Within the decree on wiretapping, paragraph 28 of art. 1 indicates that the person in charge of each computer site has the same obligations provided for by the Press Law, for the editors of newspapers, namely that of rectifying untruthful information. 

Right To Be Forgot

Citizens have the right to rectify online news. Right to be forgot (May 20, 2009): Hon Lusaka present a bill to guarantee citizen subject to criminal proceeding the right to be forgot once a certain period of time has elapse, concerning image, data and new which must no longer be available to anyone. 

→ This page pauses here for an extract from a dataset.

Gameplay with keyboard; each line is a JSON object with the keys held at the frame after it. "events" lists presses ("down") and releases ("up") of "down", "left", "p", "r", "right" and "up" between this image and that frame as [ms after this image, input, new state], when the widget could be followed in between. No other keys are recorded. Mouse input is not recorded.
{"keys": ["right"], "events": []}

Data relating to “expire” judicial order that reverberate online can be de-index and update .
Art. 7 Legislative Decree no.196 of 2003 Privacy Code : provides that each interested party has the right to know at any time who is in possession of their personal data and what use they intend to make of them, being able to oppose their treatment (seer quest for de-indexing, cancellation, blocking from the web ) through a request for removal, rectification or updating cos’è il diritto all’oblio.

Personal Data Concern

Art. 17 GDPR 2016/679: entitle “Right to be forgot” not only on the internet which provide: “The interest party has the right to obtain from the data controller the cancellation of personal data concerning him without undue delay [… ]. The data controller is oblige to cancel the personal data without undue delay if there is no legitimate overriding reason to proceed with the process. 

The same GDPR 2016/679 Regulation provides, art. 6 that the processing of data cannot override the interests of the data subject’s fundamental rights or freedoms. Reiterating the need to rebalance the interest at stake: the right to be forgot and the right to information.

Removal Of Content

The matter of the right to be forgot and the removal of content (link) online is constantly evolving both on a legislative and jurisprudential level. In practice, the enhancement and protection of the right to be forgot require technical IT skills and suitable legal techniques to allow effective information self-determination and thus safeguard one’s digital reputation.

 Many times the interested parties don’t just need to remove textual content such as articles or similar, but the removal of their photos from internal, the removal of videos from the web , respond to the needs of protection of the private sphere that the advent of the use of social media has made difficult.